• _Text excerpt_
>>>>>

Archive for August, 2018

Twenty Fundraisers with Pulling Power

Posted by Muhammad Ibrahim Masudi

Who would you want to be working alongside if you had a pool of private debt capital to raise? From that question, we identified some of the industry’s key players you want on your team in our Rainmaker 20.

Some asset classes, such as private equity, have reached a level of maturity that makes raising vast pools of capital appear a straightforward task (it probably isn’t, it just looks that way). Others, such as agriculture, are just starting to attract LP dollars but have a long journey ahead before they become an established and meaningful portion of investor portfolios.

Private debt, meanwhile, is in a golden era of fundraising. It’s young enough as an asset class to have the potential for dramatic growth – as seen in last year’s record numbers when global capital raising soared above $200 billion – but not yet mature enough for investors to feel they have had their fill. There are some signs – amid concerns about competition and deal structures – of a slight reduction in appetite this year. But private debt remains a talking point, the asset class du jour.

In this promising environment, fundraising individuals have the chance to make their mark – and this inaugural PDI Rainmaker 20 acknowledges those who have done just that. So how did we arrive at the list? Our editorial team surveyed senior professionals across the globe asking them to nominate fundraising professionals. The question was simple: “If you were out there raising a fund, who would you want on your team and why?” Those who received the most nominations made the list. No one was allowed to nominate fundraisers from within their own organisation.

<<<<<

Extracted data entries

>>>>>

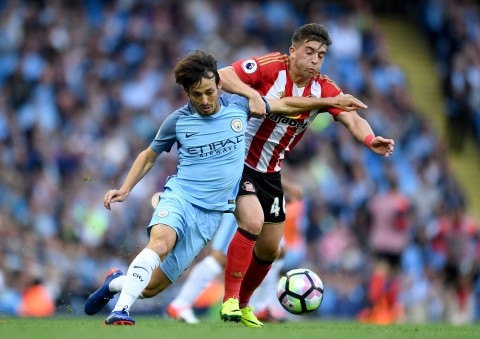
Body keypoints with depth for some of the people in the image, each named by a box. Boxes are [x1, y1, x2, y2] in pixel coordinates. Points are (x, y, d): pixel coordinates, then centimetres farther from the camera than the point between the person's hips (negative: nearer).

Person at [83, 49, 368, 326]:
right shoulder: (177, 122, 0)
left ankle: (118, 282, 28)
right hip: (179, 197, -2)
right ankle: (121, 311, -38)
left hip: (211, 211, 2)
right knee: (161, 240, -38)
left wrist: (331, 101, 16)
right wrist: (125, 190, 4)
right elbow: (149, 156, 15)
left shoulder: (238, 106, 2)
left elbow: (285, 105, 15)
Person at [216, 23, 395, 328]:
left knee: (270, 248, 10)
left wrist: (370, 139, -38)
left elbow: (352, 119, -17)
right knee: (253, 222, -27)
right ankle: (229, 300, -17)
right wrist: (252, 94, -43)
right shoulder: (271, 68, -19)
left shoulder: (324, 89, -6)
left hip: (270, 172, 6)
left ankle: (242, 305, 32)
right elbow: (222, 76, -26)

<<<<<

Extend the post about the private debt Rainmaker 20, starting after its final sentence.

Respondents volunteered a spectrum of talented professionals, including firm founders, the young, the less young, those who have
shepherded multibillions into strategies and those who have focused on getting niche strategies off the ground. Some have been cited for their ability to work with certain types of investors or build relationships in particular parts of the world.

Nominations included in-house professionals and placement agents. It may come as a surprise to some that a clear majority of those nominated were inhouse. However, this reflects the way the asset class has developed as GPs have often taken their fundraising in-house, sometimes plucking placement professionals from banks or independent shops. Clearly it is possible to operate within an established private debt business and still be considered a “rainmaker” by one’s peers.

We hope you find the choices a compelling read. In future iterations of the survey we will be seeking to
grow the list further, in the process drawing more of private debt’s best fundraisers into the orbit.
Without further ado we present the PDI Rainmaker 20.

Edwin Chan, managing director, Probitas Partners
Based in Hong Kong and with 25 years of industry experience, Chan was an advisor to Alcentra on last year’s closings of its €690 million structured credit fund and €2.75 billion European Direct Lending Fund II. He has built deep relationships with both GPs
and LPs across Asia-Pacific, having previously been associate director for business development at AIG Investments.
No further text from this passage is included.